The U.S. Department of Defense (DoD) continues to focus on leveraging open architecture solutions to improve speed, flexibility, and costs, while getting technologies into the hands of warfighters, pilots, and mission systems operators in the modern multi-domain battlespace. One of the well-defined open systems approaches can be found with the Future Airborne Capability Environment (FACE™), which includes an Open Group consortium that is using open system standards and business models to get avionics hardware into the field more quickly and makes military operations more robust, portable, and secure.
The Modern Battlespace editors recently attended a webinar, “Airborne Safety with FACE in the Digital Battlespace,” to listen to experts from Collins Aerospace, Rapita Systems, and Wind River discuss how the FACE standard can help ensure system safety for military airborne platforms.
Levi Van Oort, Associate Director at Collins Aerospace (a member of the FACE consortium), explained how this open systems approach and conformance requirements ensure airborne safety today and for future platforms.
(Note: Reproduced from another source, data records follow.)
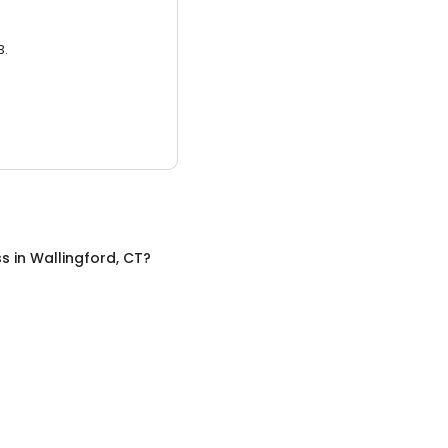
3.
ss
in
Wallingford, CT
?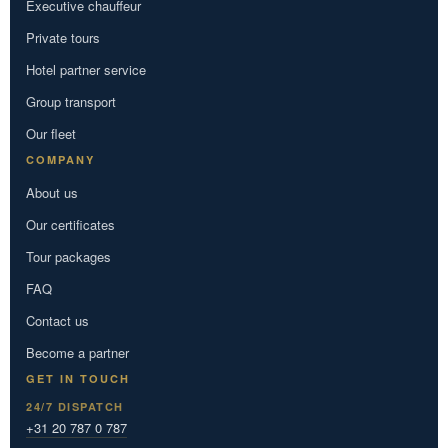
Executive chauffeur
Private tours
Hotel partner service
Group transport
Our fleet
COMPANY
About us
Our certificates
Tour packages
FAQ
Contact us
Become a partner
GET IN TOUCH
24/7 DISPATCH
+31 20 787 0 787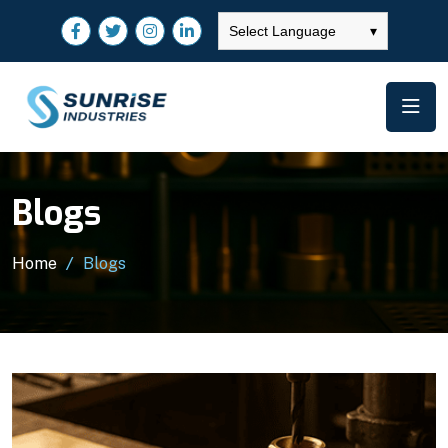
Select Language
▾
Blogs
Home
Blogs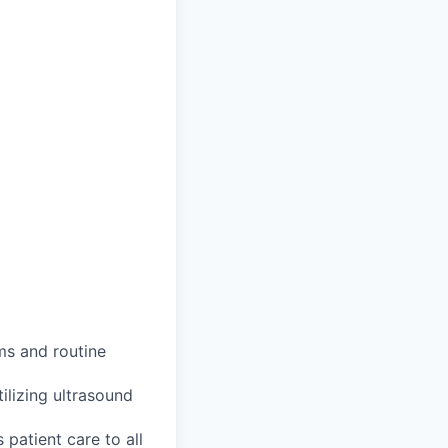
ms and routine
ilizing ultrasound
patient care to all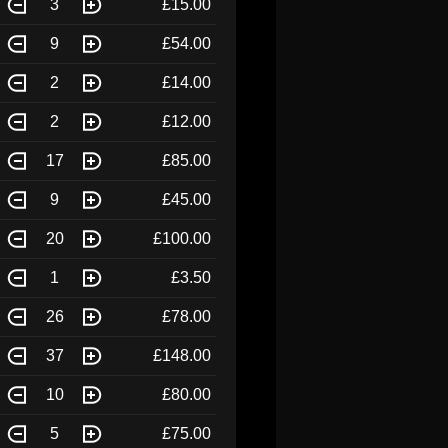
3
£15.00
9
£54.00
2
£14.00
2
£12.00
17
£85.00
9
£45.00
20
£100.00
1
£3.50
26
£78.00
37
£148.00
10
£80.00
5
£75.00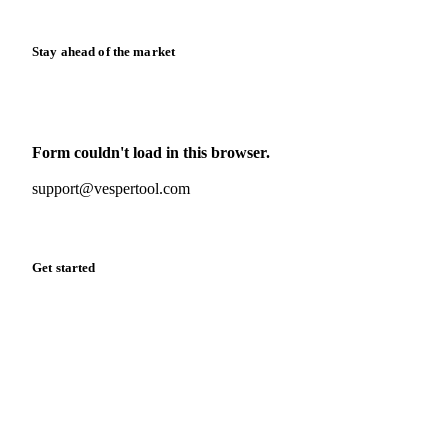
Stay ahead of the market
Monthly commodity market updates and pricing insights,
straight to your inbox.
Form couldn't load in this browser.
Try opening in Chrome or Safari, or reach us directly:
support@vespertool.com
Zero spam. Unsubscribe anytime.
Get started
Start your free trial
Book a demo
Log in
Privacy
Cookie policy
Disclaimer
Terms of service
Cookie settings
As an expert in the field, Van Oort is a member of the FACE Technical Working Group Leadership team and Co-chair of the FACE Technical Working Group Graphics Subcommittee. He has spent 20 years in the avionics industry developing solutions for fixed-wing and rotary wing aircraft and is an active participant of the FACE Technical Working Group since 2013.
Van Oort shared with the audience the significance of the open architecture and noted, “FACE components are going to be a key open standard that the defense market leans on for future platform developments.” Van Oort pointed to Future Vertical Lift as one example of this already occurring using both FACE standards and a Modular Open Systems Approach (MOSA). “FACE standards have an advantage in that is has a conformance test suite. Companies developing applications using the FACE standards can’t just say they are using it; they really have to prove it and that is very powerful when you talk about the future of open systems architectures.”
As the panelists on the webinar noted, FACE architecture builds upon existing open standards and doesn’t recreate the wheel. In fact, the standards that it does build upon are already used in commercial aviation for safety-critical systems.
“There is this misconception that FACE architecture was not designed for safety-critical applications,” Van Oort recalled. “I often hear that FACE was designed for non-flight critical mission applications in the back of the aircraft. Yet, the makeup of the FACE Technical Working Group leadership team is mainly suppliers from OEMs that do safety-critical development on a regular basis. That’s why when you look at the FACE standard itself, you see that safety-critical was designed into the standard from the start.”
A few examples that Van Oort highlighted to demonstrate airborne safety for FACE standards included:
- Safety-critical operating system profiles that have been defined by experts in the operating system field.
- Safety-critical language profiles that specifically meet safety aspects from an application perspective that can be driven into the development process upfront.
- Applications that follow the standard can be both FACE conformant and achieve DO-178 objectives at the same time.
- Use of open standards specifically designed for safety-critical applications such as ARINC 661 and Open GL SC.
Van Oort noted that that in a well-architected system, FACE standards reduce safety challenges and as such, key elements of the standard should be at the foundation of future development.
Using this approach will also open up new business opportunities for companies that have experience in designing modular open systems, according to Van Oort. “The most masterful practitioners of FACE are going to have architectures with all the modular components built ahead of time and can have certification and conformance artifacts ready and waiting for FACE Unit of Conformance (UoC) to drop into their systems. It will create a synergy between companies and products supplied to the defense market.”
Conformance is a critical aspect of the FACE standard and is key to future success. “We should embrace FACE conformance and see it as the opportunity it truly is,” Van Oort concluded.